Before you build a category classification model
Before you build your category classification model, make sure your data is in Microsoft Dataverse and it's structured in the correct format.
Prerequisites
This model requires the training data to be available within a Dataverse table. Support for data from external sources is currently unavailable.
Make sure your administrator has assigned you a security role with Read privilege for the table that has the training data.
Make sure you have appropriate permissions to create tables in your Power Platform environment. You can use either the System Customizer or System Administrator built-in security roles.
Supported languages
AI Builder category classification supports the following languages. If you try to classify text in other languages, your model might not work properly.
- English
- French
- German
- Italian
- Spanish
- Portuguese
Data preparation
The training data used to train the model from the Dataverse table should conform to the following:
Store text and tags as two columns in the same table. Each row must have data in the Text column.
You can provide one or more tags to data in the same row in the Text column. You can also leave the Tags column empty.
If you've identified multiple tags within the text sample, provide them as delimited text in the Tags fields. Currently, commas (,), semicolons (;), and tab characters are supported separators.
Text Tags Great clean and quiet room with a free to-go breakfast Dining, Room Small but well-orchestrated room that was comfy Room I love the view from the 13th floor (none) Make sure to have a minimum of 10 distinct text samples for each tag to be extracted. Tags with fewer than 10 samples won't be trained. In the previous example, there should have been a minimum of 10 rows each that have been tagged with the Dining and Room tags.
If Room has been tagged in fewer than 10 rows in the data, it will be ignored. The model won't be trained to categorize data for that tag.
For every tag that is used, provide a minimum of 10 text samples where it isn't used.
Text Tags Great clean and quiet room with a free to go breakfast Room Small but well-orchestrated room that was comfy Room (none) Room If all rows in the table are tagged to Room, and there are no rows—or fewer than 10 rows—that have been tagged to another label, the model will fail the training process.
A table must have at least two tags, and each one must have 10 text samples.
You can define up to 200 distinct tags. Each tag is a category that will be identified and extracted from the given text.
Each sample of text data must have fewer than 5,000 characters.
If you don't have training data and want to try AI Builder category classification, follow these instructions to use sample data.
Examples of training data format
This section provides examples of the training data format in a Dataverse table.
Columns | Data type | Size |
---|---|---|
Comments | Text | 3,000 |
Tags | Text | 100 |
Comments | Tags |
---|---|
During my stay, I was completely ignored. The staff failed to pick up on me aspirating and having a UTI. I also had pneumonia. |
Care |
I was seen very soon after arriving each time and all the staff, nurse, doctor, and anesthetist were very helpful. There seems to be a good sense of teamwork. |
Staff, Check-in |
The equipment seemed up to date. The nurse/healthcare assistant seemed quite caring. |
Facilities, Staff |
Note
If you don't have your own training data and want to try AI Builder category classification, you can get started by downloading sample data for the category classification model. More information: Use sample data to do category classification
Import your data into Dataverse
Because training data for a category classification model needs to be available as a Dataverse table, let's begin with preparing data in Dataverse table.
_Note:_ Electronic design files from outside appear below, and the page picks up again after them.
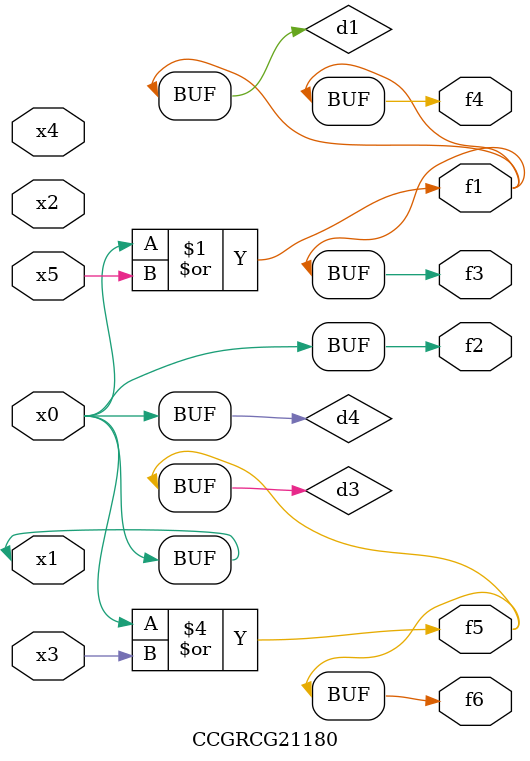
<source format=v>
module CCGRCG21180(
	input x0, x1, x2, x3, x4, x5,
	output f1, f2, f3, f4, f5, f6
);

	wire d1, d2, d3, d4;

	or (d1, x0, x5);
	xnor (d2, x1, x4);
	or (d3, x0, x3);
	buf (d4, x0, x1);
	assign f1 = d1;
	assign f2 = d4;
	assign f3 = d1;
	assign f4 = d1;
	assign f5 = d3;
	assign f6 = d3;
endmodule

</source>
Dataverse includes a powerful set of connectors to help you import data from many sources. More information: Add data to a table in Microsoft Dataverse by using Power Query.
As an example, let's look at how to import training data from an Excel workbook. This example uses a file containing what's shown in the following table.
Id | Tags | Text |
---|---|---|
1 | Dining | Breakfast was a bit of a hassle. |
2 | Dining, Room | Great clean and quiet room with a free to-go breakfast. |
3 | Room, Dining, Location | The staff we dealt with was very friendly and helpful. The hallways and our room were clean and comfortable. Breakfast (included) was muffins and bagels. |
4 | Location, Dining | Surrounding area is full of bars and restaurants. |
5 | Service | Staff was respectful. |
In the example, the tags are separated by a comma (,). As an alternative, you can use a semicolon (;) or tab character.
Sign in to Power Apps.
Select the environment you want to work in.
Select Data > Tables.
Select your table. If you don't have a table already, follow the steps in Create a custom table.
Select Data > Get data > Get data from Excel from the ribbon of the selected table.
On the Import data screen, select the Excel file that has the data referred to in the Examples of training data format section earlier in this topic, and then select Upload.
To review the field mappings on the Column mappings for Text Category screen, select Map Columns.
The left side lists all columns defined in the table. The dropdown list on the right shows the columns available in the Excel file.
Map the Tags, Text, and Id columns from Excel to the respective columns in the table.
After you've mapped the columns, go back to the import step by selecting Save changes in the upper-right corner.
After you see the Mapping status as successful, begin the import process by selecting Import in the upper-right corner.
The import process might take a few minutes depending on the volume of data being imported. After a few minutes, refresh the Data tab of the table to find all the records imported from the Excel file.
You're now ready to go to the next step.